Reichert: Teils, teils. Natürlich schaffen wir uns hier gerade einen Wissensvorsprung und sind froh über unsere Pionierarbeit. Nichtsdestotrotz freuen wir uns umgekehrt, wenn jetzt zum Beispiel der VfB Stuttgart eingestiegen ist, denn die Rivalitäten aus dem Fußball machen sich auch im E-Sport gut.
zdfsport.de: Auf eine besondere Rivalität werden wir indes zumindest vorerst verzichten müssen - für Borussia Dortmund passt E-Sport nicht "zu der Echtheit, die den Kern" der Marke BVB ausmacht. Ihre Meinung zu dieser Haltung?
Reichert: Es ist eine strategische Entscheidung jedes einzelnen Vereins. Wenn Borussia Dortmund das so sieht, wird es schon einen Hintergrund geben. Am Ende des Tages machen sie ja trotzdem Kooperationen mit den großen Spieleherstellern, gerade im digitalen Sport. So ganz ohne können sie ja dann anscheinend auch nicht (lacht). Mir erschließt es sich nicht hundertprozentig, warum das nicht passen soll, aber es muss sich ja mir auch nicht erschließen.
zdfsport.de: Wie sehen denn die Abläufe beim LoL-Team aus?
Reichert: Die Jungs leben seit Beginn 2017 alle in Gelsenkirchen. Während der Saison wird an sechs Tagen trainiert, Minimum sechs Stunden. Dazu kommen noch Videoanalysen, etwa der kommenden Gegner, ähnlich wie im klassischen Sport, aber deutlich intensiver. Außerdem gibt es Teambuilding-Maßnahmen und auch etwa Fitness-, Ausdauer- oder Gymnastik-Einheiten, denn das dauerhafte Sitzen am Computer ist für den Körper natürlich nicht das Gesündeste.
-
-
-
-
-
-
zdfsport.de: Nach welchen Kriterien wird ein LoL-Team zusammengestellt?

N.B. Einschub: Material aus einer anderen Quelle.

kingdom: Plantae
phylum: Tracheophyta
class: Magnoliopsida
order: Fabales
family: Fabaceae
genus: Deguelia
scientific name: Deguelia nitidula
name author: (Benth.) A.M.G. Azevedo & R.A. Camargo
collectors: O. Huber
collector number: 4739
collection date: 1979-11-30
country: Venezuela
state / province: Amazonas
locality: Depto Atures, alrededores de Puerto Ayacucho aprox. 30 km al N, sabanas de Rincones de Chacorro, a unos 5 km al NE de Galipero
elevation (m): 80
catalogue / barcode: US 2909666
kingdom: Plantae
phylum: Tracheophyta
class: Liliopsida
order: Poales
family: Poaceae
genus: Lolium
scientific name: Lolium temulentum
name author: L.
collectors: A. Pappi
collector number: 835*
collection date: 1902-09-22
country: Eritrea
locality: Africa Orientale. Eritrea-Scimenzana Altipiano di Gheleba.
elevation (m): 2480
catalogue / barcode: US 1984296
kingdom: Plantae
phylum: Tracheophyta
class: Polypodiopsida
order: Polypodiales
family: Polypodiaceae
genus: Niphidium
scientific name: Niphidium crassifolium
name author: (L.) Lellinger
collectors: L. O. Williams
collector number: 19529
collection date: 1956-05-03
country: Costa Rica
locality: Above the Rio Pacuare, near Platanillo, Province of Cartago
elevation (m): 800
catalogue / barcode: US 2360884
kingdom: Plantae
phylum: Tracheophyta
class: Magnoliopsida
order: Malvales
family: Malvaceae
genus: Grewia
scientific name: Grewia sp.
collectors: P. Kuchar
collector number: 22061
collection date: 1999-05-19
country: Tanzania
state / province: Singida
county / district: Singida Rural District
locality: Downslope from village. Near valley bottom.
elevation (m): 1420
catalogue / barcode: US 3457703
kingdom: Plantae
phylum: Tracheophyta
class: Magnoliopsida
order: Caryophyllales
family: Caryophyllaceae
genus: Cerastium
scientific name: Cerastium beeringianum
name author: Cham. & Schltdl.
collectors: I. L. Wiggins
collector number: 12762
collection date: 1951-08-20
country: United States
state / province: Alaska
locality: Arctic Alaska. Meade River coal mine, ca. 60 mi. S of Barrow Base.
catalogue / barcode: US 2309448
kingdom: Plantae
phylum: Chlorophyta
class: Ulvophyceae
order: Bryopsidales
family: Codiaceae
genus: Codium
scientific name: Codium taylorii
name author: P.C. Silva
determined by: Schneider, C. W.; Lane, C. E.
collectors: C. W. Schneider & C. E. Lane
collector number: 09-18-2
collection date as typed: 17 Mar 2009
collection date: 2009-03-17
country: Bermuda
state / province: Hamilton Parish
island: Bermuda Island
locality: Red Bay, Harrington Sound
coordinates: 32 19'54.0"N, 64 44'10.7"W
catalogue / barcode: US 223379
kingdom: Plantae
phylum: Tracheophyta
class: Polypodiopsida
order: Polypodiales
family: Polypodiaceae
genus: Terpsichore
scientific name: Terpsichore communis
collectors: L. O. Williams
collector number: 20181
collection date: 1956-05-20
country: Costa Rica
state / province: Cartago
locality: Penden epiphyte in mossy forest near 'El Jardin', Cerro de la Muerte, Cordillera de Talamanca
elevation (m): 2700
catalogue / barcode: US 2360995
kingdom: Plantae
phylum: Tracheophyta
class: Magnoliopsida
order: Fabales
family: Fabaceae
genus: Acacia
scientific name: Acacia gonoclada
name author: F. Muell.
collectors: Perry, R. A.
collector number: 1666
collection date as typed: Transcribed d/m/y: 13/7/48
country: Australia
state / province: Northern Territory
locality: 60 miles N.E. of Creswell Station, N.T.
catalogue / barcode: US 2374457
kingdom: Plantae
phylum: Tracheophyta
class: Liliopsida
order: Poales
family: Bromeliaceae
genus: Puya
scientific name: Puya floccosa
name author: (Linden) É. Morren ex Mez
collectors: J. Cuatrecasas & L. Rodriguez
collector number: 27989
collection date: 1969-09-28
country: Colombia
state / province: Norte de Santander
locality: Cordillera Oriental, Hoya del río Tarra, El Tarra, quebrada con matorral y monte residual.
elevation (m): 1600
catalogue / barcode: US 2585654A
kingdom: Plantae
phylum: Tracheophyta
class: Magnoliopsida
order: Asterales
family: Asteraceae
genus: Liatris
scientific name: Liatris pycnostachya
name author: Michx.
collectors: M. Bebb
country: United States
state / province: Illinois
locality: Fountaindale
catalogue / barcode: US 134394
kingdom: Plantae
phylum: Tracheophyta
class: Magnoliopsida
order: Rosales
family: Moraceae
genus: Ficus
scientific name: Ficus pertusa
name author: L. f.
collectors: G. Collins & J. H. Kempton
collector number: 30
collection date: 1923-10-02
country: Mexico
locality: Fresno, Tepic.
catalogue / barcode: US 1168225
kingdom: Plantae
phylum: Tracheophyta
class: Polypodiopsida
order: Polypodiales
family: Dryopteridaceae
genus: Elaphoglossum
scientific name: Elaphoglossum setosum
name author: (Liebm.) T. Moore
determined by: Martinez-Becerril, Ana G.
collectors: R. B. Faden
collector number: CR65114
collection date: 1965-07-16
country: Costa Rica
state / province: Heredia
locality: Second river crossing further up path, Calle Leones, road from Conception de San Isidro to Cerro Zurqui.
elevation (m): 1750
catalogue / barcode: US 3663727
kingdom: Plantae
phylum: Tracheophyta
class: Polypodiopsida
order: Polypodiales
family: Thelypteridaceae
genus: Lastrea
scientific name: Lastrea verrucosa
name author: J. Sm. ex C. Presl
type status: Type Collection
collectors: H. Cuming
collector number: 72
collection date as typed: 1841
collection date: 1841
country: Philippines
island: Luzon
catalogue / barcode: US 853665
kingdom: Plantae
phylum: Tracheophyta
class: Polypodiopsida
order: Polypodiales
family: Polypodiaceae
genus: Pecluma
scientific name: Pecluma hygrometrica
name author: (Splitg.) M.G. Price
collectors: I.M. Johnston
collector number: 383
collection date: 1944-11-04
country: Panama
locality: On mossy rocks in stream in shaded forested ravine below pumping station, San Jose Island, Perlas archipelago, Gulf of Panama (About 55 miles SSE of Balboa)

Reichert: Es gibt Trainer und Scouts, die die Szene kennen und mir dann einzelne Spieler empfehlen. Wichtigstes Merkmal ist die sportliche Leistungsfähigkeit. Hat der Junge das Talent, auf höchstem Niveau spielen zu können? Fast noch wichtiger als im klassischen Sport ist die Teamfähigkeit. Wir reden hier von jungen Leuten, die über Monate intensiv miteinander leben, die noch in der Entwicklung stehen und Leistungsdruck spüren.
zdfsport.de: Die Spieler sind junge Leute, aus verschiedenen Ländern. Wie kümmert sich der Verein außerhalb des sportlichen Aspekts um die Spieler?
Reichert: Wir haben hier definitiv eine soziale Verantwortung für ganz junge Menschen, die aus allen Teilen Europas zu uns kommen und sich in vorderstem Sinne auf ihr Talent und ihren Sport konzentrieren wollen. Das bedeutet, dass wir sie so gut wie möglich im Alltag unterstützen. Anders würde das nicht funktionieren. Das beginnt beim Ernährungsplan und reicht hin zu administrativen Sachen, sei es jetzt das Beantragen der Steuernummer oder die Krankenversicherung. Wir würden gerne in der Zukunft, ähnlich wie im Fußball, mit der Gesamtschule Berger Feld auch hier zusammenarbeiten, damit die Jungs dort ihr Abitur machen können.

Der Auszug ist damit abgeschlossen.